**THE TASK:**
According to the text on green algae in aquariums, how many known species of green algae are there?

Top of TEXT SECTION

Saltwater Algae Control: Green Algae 2

Share This On


Green algae definitely does not win any popularity contests among aquarium enthusiasts. It’s probably the most common form of algae that gets into your aquarium. It makes your aquarium dirty, looks disgusting and is pretty fast at absorbing essential elements required by corals and other plants in your aquarium making it a pretty big problem to deal with.

Once it starts growing in your aquarium it can be pretty hard to control its growth if action isn’t taken promptly and once this happens, you’ll have a big task at hand to clear out the existing green algae and also prevent its further growth.

Being such a recurring problem among fish hobbyists it’s important to address the issue and to do so in a manner so that it doesn’t adversely affect the aquarium’s ecosystem.

Green Algae

Green Algae

Along with being the most common type of algae found it also is the most problematic of all the algae because of how fast and easily it spreads.

There are numerous causes of the growth of green algae in aquariums and they don’t need an invite to start growing uncontrollably. Thus, it is very important to keep a close check on the water’s parameters such as the nutrient levels, lighting conditions and pH levels.

This post is part 3 of the Saltwater Algae Control series, you can check out the rest of the series here:-

What Is Green Algae?

With over 7,000 known species, green algae or hair algae as it’s known is one of the first and most common of the algae intruders in aquariums.

They are as the name suggests, green in color, although their color varies in shades of green right from light green to dark green. It looks like a green velvet like carpet that’s growing in your aquarium. Green algae primarily consists of short hair like structures that grow in clusters.

They can be quite a handful to deal with once they find a way inside your tank and can spread very rapidly which can cause havoc in the balance of the marine ecosystem in your aquarium.

Advantages Of Green Algae


Well, it looks like a velvet carpet, but uh… nothing here really.

Disadvantages Of Green Algae

1. Deprive Corals From Nutrients

Green algae are real pests that can suck up the nutrients in the water leaving absolutely nothing for the corals in your aquarium.

The corals in the aquariums play a very big role in the maintenance of balance of the marine ecosystem in the aquarium and with the presence of green algae they can’t thrive.

2. Ruins Your Good Looking Tank

Although I stated that the algae can look similar to a green velvet carpet, it doesn’t look pretty really. It spreads to different corners of your tank covering everything in green, it’s also very icky and probably not the prettiest thing to have in your tank.

Hard work gone down the drain?

Hard work gone down the drain?

You go to various lengths in order to keep your tank clean and nice looking but the green algae can completely ruin this.

3. Covers The View Of Your Fish

Green algae can start growing on your tank walls and cover the view of your beloved fish. We don’t want those nasty things to be covering what you really want to be seeing, do we?

4. Hard To Get Rid Of

Scrubbing green algae is hardly effective and many algae eating fish also refuse to eat green algae making it very tough to tackle this nuisance.

Causes For The Growth Of Green Algae

Probably easier to grow than a cactus, green algae barely needs any mistake on your end for it to get into your aquarium and pretty much take it over (alien spaceship style).

Bottom of TEXT SECTION
Top of DATA SHOWN

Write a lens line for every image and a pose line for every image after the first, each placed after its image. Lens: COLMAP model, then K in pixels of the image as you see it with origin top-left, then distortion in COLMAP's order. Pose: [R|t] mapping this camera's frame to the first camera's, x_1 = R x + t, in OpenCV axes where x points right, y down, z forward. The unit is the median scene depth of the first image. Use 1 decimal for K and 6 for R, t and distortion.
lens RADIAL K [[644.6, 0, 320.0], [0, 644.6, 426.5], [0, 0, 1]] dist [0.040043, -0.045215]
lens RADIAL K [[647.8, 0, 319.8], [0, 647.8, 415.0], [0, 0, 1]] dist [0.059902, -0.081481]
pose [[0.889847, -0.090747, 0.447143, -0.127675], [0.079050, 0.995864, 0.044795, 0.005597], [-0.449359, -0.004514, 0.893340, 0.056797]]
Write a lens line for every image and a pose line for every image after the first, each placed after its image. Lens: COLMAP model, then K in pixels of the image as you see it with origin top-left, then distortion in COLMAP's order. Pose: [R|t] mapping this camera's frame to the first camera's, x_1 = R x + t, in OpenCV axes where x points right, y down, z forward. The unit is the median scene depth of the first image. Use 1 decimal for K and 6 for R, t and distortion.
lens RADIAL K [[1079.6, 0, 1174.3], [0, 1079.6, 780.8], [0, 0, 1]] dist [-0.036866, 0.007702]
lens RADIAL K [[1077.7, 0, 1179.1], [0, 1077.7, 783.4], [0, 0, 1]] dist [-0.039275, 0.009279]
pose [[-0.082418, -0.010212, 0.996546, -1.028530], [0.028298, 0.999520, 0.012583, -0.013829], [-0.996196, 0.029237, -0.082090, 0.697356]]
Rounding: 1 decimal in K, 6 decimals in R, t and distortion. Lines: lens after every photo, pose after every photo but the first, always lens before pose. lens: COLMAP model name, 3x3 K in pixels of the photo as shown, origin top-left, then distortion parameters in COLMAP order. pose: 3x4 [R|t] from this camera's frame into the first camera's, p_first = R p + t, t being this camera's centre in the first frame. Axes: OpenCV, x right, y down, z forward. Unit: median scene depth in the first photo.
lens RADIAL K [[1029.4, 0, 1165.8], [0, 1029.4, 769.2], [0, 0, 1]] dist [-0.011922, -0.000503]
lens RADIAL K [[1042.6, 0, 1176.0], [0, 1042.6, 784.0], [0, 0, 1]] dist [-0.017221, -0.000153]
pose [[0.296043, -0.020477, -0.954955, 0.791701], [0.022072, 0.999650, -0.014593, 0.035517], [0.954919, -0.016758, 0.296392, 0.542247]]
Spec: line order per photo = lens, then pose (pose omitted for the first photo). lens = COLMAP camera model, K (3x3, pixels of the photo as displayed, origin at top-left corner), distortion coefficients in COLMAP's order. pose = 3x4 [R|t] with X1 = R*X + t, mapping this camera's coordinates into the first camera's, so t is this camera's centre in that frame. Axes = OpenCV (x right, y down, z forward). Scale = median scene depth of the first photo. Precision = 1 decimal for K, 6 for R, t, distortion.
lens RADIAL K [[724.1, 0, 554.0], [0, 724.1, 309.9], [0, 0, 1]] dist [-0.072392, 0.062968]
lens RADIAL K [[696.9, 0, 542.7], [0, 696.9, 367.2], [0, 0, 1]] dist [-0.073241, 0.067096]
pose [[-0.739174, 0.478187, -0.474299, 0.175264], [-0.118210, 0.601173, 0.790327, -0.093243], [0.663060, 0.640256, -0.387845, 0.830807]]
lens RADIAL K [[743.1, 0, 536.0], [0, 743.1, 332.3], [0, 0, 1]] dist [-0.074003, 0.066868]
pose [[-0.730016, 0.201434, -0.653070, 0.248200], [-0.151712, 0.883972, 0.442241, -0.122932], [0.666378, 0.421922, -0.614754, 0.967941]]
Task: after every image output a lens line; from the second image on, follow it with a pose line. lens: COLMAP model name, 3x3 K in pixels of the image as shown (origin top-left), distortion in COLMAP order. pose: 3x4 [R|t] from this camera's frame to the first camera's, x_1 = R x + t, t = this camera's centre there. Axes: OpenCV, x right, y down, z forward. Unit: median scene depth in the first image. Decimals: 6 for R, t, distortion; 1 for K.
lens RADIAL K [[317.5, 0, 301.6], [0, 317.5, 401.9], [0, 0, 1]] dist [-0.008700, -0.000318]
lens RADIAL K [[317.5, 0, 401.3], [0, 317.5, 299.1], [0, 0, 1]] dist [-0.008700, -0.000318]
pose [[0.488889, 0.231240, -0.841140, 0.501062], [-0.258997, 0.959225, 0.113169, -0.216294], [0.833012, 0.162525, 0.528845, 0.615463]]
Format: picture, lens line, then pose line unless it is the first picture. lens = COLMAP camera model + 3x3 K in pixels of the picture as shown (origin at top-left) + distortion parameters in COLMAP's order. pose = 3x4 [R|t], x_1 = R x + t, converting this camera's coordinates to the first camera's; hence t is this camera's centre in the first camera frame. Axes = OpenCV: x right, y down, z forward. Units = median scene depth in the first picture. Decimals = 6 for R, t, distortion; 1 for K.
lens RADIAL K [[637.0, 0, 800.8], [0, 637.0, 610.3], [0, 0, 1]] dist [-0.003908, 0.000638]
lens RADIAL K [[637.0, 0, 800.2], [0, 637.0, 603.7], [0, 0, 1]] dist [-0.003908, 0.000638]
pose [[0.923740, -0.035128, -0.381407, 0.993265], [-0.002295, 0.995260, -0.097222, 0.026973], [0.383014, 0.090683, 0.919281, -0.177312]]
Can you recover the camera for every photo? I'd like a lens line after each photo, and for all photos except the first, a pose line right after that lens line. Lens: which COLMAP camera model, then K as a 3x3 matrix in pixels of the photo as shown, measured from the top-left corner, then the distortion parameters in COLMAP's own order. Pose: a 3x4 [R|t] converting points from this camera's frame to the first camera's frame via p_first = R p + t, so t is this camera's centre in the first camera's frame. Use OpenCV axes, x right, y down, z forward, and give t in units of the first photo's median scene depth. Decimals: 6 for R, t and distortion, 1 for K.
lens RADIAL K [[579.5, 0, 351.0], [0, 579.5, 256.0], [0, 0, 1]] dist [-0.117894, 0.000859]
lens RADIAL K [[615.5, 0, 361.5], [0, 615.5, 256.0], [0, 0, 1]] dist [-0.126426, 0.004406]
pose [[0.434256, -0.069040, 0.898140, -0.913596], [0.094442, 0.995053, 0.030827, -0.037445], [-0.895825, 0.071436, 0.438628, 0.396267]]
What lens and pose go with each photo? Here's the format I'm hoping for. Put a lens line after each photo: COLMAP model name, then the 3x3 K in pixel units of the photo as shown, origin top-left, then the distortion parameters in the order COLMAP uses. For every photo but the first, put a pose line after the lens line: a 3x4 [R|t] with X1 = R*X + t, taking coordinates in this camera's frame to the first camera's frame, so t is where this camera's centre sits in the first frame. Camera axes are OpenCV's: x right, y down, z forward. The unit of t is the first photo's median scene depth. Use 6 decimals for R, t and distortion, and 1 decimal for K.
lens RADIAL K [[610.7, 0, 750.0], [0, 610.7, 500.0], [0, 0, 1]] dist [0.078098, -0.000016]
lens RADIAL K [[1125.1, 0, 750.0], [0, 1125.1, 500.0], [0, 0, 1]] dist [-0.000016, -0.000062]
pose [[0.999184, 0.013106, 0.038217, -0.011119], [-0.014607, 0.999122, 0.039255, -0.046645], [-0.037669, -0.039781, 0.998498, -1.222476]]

Bottom of DATA SHOWN

**EXPECTED OUTPUT:**
Over 7,000.